De même ces escargots, répondant au programme de leur espèce, et dont les cinéastes décident de filmer la rencontre comme une apothéose romantique. Cette fois, il va falloir convoquer tous les outils de la grammaire du cinéma de fiction pour forcer l’identification. La tâche est rude : presque tout le monde sait que les escargots n’ont même pas un genre défini au sens où l’homme l’entend. Difficile d’imaginer acteurs plus improbables pour interpréter la grande scène d’amour du film.

 

Le mot est lâché. Et c’est d’ailleurs le titre de la scène sur le disque : L’Amour des Escargots. Bruno Coulais, son compositeur, verra sa contribution saluée d’un César, reconnaissance lucide du rôle essentiel de sa musique dans le dispositif du film. La mise en scène ne démérite pourtant pas : profitant du brusque repli d’une corne, le monteur nous fait croire qu’un des amants joue les timides, et les lents mouvements de caméra caressent les carapaces et les corps suintant de mucus suivant le rythme des effeuillages les plus érotiques. Pourtant, reposant sur ses seuls bruitages naturels, la scène n’aurait pour d’autre effet que de faire sourire. Coulais, conscient de la hardiesse de l’analogie tentée par les réalisateurs, fait preuve d’humour tout autant que d’audace. Si l’image emprunte tout à la grammaire de la scène érotique, lui peut donc se permettre de convoquer celle de l’air d’opéra italien, comble, dans son genre musical, du romantisme. Aria aussi brève qu’intense, chantée avec conviction par Marie Kobayashi, L’Amour des Escargots pourrait être tiré d’un livret de Rossini ou Donizzeti. L’écart entre le lyrisme déployé dans la mélodie et le chant et la nature des protagonistes de la scène est drôle, bien entendu.
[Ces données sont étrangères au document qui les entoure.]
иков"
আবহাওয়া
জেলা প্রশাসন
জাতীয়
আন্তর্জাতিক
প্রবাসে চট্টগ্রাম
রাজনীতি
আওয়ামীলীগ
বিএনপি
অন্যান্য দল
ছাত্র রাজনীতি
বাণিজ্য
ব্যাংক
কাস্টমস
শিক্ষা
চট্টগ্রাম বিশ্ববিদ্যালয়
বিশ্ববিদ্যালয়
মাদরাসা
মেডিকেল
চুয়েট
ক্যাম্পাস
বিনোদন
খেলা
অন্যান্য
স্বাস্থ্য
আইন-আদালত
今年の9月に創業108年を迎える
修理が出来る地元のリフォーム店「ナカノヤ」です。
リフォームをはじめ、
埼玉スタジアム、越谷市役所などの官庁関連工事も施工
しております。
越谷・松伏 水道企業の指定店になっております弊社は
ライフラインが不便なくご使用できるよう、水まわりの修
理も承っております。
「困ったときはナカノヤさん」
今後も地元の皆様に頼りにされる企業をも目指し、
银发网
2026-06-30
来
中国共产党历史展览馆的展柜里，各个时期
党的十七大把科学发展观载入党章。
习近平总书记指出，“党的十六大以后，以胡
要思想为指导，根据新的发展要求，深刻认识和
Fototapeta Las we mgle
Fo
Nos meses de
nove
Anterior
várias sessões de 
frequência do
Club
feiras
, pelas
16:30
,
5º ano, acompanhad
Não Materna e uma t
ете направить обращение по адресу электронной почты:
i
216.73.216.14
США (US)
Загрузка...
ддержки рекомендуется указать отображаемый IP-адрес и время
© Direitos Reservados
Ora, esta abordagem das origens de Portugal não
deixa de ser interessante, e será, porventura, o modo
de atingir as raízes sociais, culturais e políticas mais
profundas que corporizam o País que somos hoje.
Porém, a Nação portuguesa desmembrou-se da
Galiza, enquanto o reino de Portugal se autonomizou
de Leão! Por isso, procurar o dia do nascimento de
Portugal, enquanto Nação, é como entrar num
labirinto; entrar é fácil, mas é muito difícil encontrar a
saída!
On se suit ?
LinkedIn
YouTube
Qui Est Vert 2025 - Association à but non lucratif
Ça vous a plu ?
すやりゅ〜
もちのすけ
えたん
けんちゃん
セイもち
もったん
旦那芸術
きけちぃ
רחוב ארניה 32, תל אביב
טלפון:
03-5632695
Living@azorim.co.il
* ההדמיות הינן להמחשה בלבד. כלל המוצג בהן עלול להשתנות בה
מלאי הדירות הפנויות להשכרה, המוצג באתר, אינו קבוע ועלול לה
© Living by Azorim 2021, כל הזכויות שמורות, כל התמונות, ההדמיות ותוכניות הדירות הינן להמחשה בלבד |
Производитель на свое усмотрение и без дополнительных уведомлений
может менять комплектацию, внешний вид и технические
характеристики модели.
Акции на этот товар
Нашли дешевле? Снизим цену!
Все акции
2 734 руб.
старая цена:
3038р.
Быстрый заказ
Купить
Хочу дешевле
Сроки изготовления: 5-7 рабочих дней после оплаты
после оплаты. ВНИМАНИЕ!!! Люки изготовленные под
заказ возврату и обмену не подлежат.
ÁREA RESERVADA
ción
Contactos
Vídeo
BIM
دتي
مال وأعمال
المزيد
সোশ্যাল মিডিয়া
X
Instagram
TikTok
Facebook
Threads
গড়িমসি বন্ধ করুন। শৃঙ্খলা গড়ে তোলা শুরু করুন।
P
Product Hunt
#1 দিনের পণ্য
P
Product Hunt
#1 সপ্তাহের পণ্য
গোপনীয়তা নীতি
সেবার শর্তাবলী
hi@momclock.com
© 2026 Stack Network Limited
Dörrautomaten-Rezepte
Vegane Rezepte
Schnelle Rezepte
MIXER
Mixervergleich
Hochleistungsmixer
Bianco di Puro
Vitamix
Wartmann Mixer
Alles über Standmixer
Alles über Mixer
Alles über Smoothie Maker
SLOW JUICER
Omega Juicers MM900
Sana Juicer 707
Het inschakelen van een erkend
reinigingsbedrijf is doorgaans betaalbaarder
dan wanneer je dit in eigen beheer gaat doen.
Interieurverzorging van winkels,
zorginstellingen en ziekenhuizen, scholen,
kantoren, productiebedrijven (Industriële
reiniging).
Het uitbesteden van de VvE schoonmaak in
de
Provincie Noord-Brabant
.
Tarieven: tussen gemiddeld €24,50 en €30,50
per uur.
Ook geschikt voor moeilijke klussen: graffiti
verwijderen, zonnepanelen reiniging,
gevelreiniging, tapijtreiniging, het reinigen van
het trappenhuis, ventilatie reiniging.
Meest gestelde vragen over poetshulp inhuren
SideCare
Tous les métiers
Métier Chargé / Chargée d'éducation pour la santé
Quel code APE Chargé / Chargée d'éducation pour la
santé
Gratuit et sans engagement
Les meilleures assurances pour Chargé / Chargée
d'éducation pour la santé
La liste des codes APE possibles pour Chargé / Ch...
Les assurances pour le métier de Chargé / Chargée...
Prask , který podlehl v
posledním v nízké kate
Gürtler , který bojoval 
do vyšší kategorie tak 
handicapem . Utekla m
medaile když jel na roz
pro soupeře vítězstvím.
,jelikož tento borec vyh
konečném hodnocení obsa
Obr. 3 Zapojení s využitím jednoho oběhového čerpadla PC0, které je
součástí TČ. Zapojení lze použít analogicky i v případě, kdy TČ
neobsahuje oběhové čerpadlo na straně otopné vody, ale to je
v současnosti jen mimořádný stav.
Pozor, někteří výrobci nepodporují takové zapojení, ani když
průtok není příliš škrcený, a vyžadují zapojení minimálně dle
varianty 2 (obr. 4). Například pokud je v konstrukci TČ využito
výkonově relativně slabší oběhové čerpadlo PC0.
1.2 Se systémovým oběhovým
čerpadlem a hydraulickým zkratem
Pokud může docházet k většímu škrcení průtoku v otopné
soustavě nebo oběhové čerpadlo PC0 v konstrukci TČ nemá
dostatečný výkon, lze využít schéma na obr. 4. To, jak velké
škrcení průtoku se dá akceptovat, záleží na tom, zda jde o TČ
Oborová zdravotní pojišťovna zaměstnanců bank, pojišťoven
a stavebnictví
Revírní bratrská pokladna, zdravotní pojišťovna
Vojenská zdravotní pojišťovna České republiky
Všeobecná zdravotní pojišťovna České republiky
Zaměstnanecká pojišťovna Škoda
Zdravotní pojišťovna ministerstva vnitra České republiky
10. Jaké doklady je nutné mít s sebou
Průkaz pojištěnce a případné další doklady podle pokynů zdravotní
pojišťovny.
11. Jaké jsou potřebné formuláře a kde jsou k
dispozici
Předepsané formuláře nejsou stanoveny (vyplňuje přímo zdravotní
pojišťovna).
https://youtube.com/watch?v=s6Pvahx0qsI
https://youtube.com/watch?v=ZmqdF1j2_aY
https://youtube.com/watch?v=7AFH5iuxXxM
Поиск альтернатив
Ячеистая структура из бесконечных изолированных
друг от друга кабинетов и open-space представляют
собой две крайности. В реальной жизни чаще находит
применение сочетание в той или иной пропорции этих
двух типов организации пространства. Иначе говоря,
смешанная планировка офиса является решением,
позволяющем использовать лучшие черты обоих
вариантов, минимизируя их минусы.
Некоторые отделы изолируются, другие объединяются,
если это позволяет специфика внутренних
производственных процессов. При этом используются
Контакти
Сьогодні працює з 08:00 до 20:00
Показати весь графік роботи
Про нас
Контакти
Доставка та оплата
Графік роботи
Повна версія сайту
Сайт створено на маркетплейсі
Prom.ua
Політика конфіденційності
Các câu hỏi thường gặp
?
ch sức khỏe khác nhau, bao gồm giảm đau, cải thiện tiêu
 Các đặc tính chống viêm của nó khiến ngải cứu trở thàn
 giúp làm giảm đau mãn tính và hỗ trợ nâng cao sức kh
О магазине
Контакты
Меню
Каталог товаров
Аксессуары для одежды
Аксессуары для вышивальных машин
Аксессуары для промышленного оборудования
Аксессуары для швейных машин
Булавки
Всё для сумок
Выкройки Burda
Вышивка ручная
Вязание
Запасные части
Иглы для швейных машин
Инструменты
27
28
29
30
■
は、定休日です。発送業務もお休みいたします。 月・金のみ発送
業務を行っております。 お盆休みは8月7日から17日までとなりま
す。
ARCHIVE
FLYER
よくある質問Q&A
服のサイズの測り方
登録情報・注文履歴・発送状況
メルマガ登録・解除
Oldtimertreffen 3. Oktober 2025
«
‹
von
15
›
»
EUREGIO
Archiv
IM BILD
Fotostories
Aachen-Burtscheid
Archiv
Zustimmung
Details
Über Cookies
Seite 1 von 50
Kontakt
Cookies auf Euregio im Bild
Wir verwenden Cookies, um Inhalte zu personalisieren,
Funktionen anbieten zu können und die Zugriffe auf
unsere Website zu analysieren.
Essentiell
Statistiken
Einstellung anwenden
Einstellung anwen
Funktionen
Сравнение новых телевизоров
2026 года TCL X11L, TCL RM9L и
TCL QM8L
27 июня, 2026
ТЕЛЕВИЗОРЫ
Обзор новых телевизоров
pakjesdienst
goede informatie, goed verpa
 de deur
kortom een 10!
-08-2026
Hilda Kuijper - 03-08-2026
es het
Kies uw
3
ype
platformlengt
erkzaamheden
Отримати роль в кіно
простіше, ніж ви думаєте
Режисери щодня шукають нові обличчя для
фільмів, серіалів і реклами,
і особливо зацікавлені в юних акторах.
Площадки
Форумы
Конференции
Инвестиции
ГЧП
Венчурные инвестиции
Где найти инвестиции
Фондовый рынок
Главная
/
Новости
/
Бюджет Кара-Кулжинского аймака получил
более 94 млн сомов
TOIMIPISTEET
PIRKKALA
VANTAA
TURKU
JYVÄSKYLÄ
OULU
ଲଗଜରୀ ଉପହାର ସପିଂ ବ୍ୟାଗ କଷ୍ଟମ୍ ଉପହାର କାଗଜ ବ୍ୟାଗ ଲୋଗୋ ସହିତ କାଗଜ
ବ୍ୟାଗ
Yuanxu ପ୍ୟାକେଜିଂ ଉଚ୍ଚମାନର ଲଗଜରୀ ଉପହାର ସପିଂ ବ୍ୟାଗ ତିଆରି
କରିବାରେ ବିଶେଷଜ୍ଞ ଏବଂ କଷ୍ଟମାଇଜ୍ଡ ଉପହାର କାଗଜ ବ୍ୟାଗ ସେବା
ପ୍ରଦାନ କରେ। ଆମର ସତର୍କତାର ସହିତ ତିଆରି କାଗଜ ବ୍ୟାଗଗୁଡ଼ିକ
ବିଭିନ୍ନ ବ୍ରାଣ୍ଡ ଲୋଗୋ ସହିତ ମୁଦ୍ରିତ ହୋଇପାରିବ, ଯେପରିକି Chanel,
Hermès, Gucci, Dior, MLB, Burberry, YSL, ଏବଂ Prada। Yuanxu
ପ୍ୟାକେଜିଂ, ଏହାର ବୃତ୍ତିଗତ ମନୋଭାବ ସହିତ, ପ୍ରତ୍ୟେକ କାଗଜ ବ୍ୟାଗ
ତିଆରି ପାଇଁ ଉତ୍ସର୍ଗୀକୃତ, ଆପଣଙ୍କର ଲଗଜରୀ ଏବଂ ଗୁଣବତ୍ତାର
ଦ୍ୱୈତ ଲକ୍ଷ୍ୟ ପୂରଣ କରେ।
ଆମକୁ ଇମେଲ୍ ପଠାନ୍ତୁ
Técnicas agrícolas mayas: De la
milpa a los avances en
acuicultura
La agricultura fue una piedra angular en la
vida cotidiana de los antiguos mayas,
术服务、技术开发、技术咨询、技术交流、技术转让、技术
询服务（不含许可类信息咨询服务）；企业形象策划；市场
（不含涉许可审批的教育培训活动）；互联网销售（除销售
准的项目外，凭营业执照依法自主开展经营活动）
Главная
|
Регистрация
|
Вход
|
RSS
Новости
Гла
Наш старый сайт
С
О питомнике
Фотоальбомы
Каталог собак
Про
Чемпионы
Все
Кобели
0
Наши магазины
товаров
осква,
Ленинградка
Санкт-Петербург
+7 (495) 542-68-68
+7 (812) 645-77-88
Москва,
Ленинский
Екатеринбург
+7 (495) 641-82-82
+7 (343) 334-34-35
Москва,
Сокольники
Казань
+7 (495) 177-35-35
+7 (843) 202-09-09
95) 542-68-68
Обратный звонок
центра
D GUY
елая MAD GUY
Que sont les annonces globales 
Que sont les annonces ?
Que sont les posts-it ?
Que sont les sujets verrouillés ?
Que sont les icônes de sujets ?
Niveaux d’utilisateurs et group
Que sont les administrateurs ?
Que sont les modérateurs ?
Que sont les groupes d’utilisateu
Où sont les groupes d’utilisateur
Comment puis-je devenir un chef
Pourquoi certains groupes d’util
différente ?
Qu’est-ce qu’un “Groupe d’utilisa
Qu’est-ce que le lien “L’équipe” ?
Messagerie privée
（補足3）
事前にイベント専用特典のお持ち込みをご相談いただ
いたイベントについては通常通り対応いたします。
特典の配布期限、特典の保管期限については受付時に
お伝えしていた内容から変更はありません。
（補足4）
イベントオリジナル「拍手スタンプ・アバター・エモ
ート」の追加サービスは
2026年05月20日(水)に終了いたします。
Et même : il n’est pas tellement plus réduit que lorsque nous sommes invités à reconnaître dans les silhouettes replètes ou rubicondes des ténors et divas les amants émaciés et torturés des histoires qu’ils interprètent.

 

Si Coulais ne nous apprend rien sur les escargots, nous rappelant par contre à quel point notre connaissance des codes du cinéma est devenue intime et conditionne notre regard, il réaffirme malicieusement leur puissance et leur inaltérabilité. Qu’on en rie ou pas, impossible de regarder les gastéropodes de Microcosmos autrement que comme des amants passionnés se retrouvant enfin pour se livrer aux plaisirs de l’amour. C’est bête, la musique de film.